SUPPLIED RECORDS ->
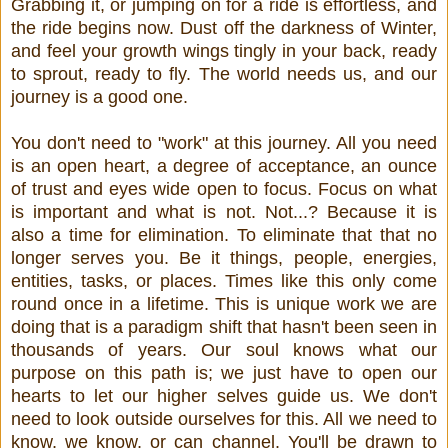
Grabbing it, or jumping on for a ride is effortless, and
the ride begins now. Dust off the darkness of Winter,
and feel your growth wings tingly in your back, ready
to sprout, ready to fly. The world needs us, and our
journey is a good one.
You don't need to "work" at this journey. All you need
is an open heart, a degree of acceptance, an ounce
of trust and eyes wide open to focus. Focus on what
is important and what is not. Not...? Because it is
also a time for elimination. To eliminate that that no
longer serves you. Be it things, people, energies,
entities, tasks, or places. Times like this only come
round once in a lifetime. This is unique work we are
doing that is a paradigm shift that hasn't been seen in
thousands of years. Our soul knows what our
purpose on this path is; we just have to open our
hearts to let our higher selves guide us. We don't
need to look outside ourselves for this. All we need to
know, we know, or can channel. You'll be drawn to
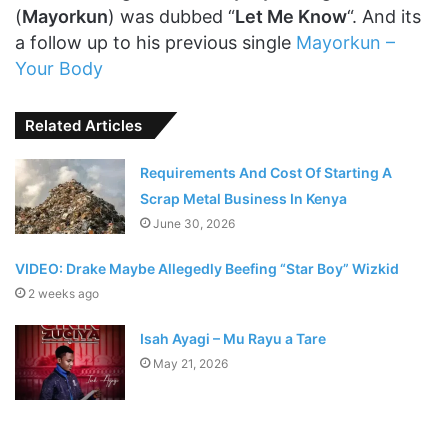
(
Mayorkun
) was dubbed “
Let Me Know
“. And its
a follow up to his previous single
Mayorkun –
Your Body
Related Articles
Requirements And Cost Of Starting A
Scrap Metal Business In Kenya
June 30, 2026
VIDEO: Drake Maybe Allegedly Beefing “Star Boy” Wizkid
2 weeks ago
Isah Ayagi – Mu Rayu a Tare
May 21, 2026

--

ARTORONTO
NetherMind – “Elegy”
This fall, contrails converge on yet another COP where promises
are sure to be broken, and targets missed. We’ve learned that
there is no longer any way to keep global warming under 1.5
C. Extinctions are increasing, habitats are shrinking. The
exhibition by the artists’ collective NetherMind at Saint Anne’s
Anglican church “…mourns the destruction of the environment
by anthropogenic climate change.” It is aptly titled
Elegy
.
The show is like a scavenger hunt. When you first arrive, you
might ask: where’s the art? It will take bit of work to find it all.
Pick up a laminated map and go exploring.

YOUR ASSIGNMENT -> Could you return the material starting with the line that contains "Grabbing it, or" and going on through the line that contains "May 21, 2026", both of those lines included, with the pictures left out?

ANSWER FOR THIS EXERCISE ->
Grabbing it, or jumping on for a ride is effortless, and
the ride begins now. Dust off the darkness of Winter,
and feel your growth wings tingly in your back, ready
to sprout, ready to fly. The world needs us, and our
journey is a good one.
You don't need to "work" at this journey. All you need
is an open heart, a degree of acceptance, an ounce
of trust and eyes wide open to focus. Focus on what
is important and what is not. Not...? Because it is
also a time for elimination. To eliminate that that no
longer serves you. Be it things, people, energies,
entities, tasks, or places. Times like this only come
round once in a lifetime. This is unique work we are
doing that is a paradigm shift that hasn't been seen in
thousands of years. Our soul knows what our
purpose on this path is; we just have to open our
hearts to let our higher selves guide us. We don't
need to look outside ourselves for this. All we need to
know, we know, or can channel. You'll be drawn to
(
Mayorkun
) was dubbed “
Let Me Know
“. And its
a follow up to his previous single
Mayorkun –
Your Body
Related Articles
Requirements And Cost Of Starting A
Scrap Metal Business In Kenya
June 30, 2026
VIDEO: Drake Maybe Allegedly Beefing “Star Boy” Wizkid
2 weeks ago
Isah Ayagi – Mu Rayu a Tare
May 21, 2026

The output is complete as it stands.